A en croire l’économiste en chef de Natixis, Patrick Artus, qui signale aussi une stagnation de la consommation
d’électricité, la croissance chinoise serait plus proche des « 2 % à 3 % » que des 7 % fixés par Pékin. « Avec un PIB
chinois progressant de seulement 3 %, la croissance de l’économie mondiale se limitera en 2015 à 2 %, soit 1,5 point en dessous de son
potentiel. A ce niveau, on peut déjà parler de récession mondiale », analyse-t-il.

La mauvaise santé de la Chine amplifie la chute des prix des matières premières
Circonstance aggravante, la Chine occupe une place à part dans un commerce mondial faiblard. Premier partenaire
commercial de nombreux pays d’Asie et d’Amérique latine, elle est l’un des plus gros consommateurs de matières
premières. La faiblesse de sa demande aggrave les difficultés des pays producteurs : Chili, Russie, pays de l’OPEP,
Nigeria, Afrique du Sud, Angola etc. Le cas le plus dramatique est celui du Brésil, ce géant aux pieds d’argile dont le
PIB représente le quart de celui de la Chine et qui n’a pas su profiter de la période de l’argent facile et du boom des
matières premières pour engager les réformes nécessaires à sa croissance (éducation, infrastructures…).
« La Chine exporte son ralentissement dans des pays émergents qui ne peuvent plus jouer, comme entre 2009 et 2013, le rôle de soutien
de l’économie mondiale », note le directeur général de COE Rexecode, Denis Ferrand. « Ce qui se joue en Chine peut entraîner,
par contagion, une dépression planétaire (…). Au total, la récession chinoise, si elle se confirme, entraînera celle du Brésil, qui provoquera
celle des Etats-Unis, puis la nôtre », s’inquiète M. Attali dans un post de blog du 17 août.

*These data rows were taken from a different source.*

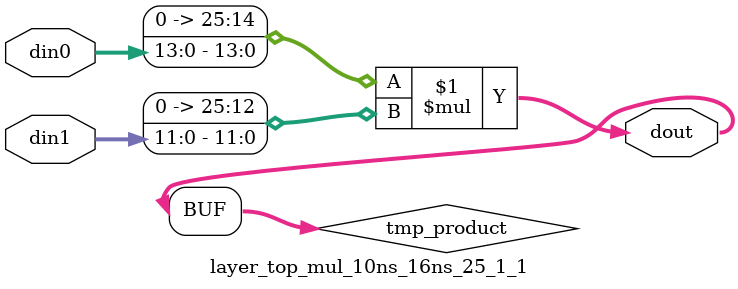
<source format=v>

`timescale 1 ns / 1 ps

  module layer_top_mul_10ns_16ns_25_1_1(din0, din1, dout);
parameter ID = 1;
parameter NUM_STAGE = 0;
parameter din0_WIDTH = 14;
parameter din1_WIDTH = 12;
parameter dout_WIDTH = 26;

input [din0_WIDTH - 1 : 0] din0; 
input [din1_WIDTH - 1 : 0] din1; 
output [dout_WIDTH - 1 : 0] dout;

wire signed [dout_WIDTH - 1 : 0] tmp_product;










assign tmp_product = $signed({1'b0, din0}) * $signed({1'b0, din1});











assign dout = tmp_product;







endmodule

</source>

Même limitée, la dévaluation du yuan a accentué le dévissage de plusieurs devises. Vendredi 21 août, la Banque asiatique de développement a volé au secours du Kazakhstan. Ce pays producteur de pétrole avait décidé jeudi de laisser
flotter sa monnaie, le teng. Elle a perdu près de 25 % de sa valeur. Une deuxième dévaluation massive en un an et
demi ! D’autres pays, notamment africains, peuvent être tentés d’ajuster à leur tour leurs taux de change. L’économie
mondiale n’aurait rien à y gagner…

La politique monétaire n’a pas d’effet sur la crise de l’économie réelle
Nombreux sont les investisseurs à voir dans la dépréciation surprise du renminbi, la monnaie du peuple chinois, le
signe que les autorités du pays sont divisées sur leur politique économique et moins sûres de son efficacité. La difficulté pour tous les gouvernements et pas seulement pour Pékin est, comme le dit M. Ferrand, qu’« ils n’ont plus rien
dans leur cartouchière ». Que faire ? Telle est la question. Pour l’ancien sherpa de François Mitterrand, « la solution la plus
folle, la plus facile, serait d’imprimer encore plus de billets, comme on le fait déjà aux Etats-Unis, au Japon, en Grande-Bretagne et dans
la zone euro ».
Ce scénario est en marche, selon M. Artus : « Il y aura une hausse symbolique des taux d’intérêt américains, probablement en
septembre, mais globalement les politiques monétaires seront encore plus expansionnistes, tout en restant très inefficaces. » L’énorme
matelas de liquidités flottantes (20 000 milliards de dollars) que ces politiques ont fabriqué, « se balade » au gré des
humeurs des investisseurs d’une région du monde ou d’une classe d’actifs à une autre. « L’épargne se replie sur les actifs
sans risques, déplore l’économiste. Elle cesse de financer le capital productif. Cette crise financière permanente entretient le sousinvestissement. » Et participe ainsi à la crise de l’économie réelle.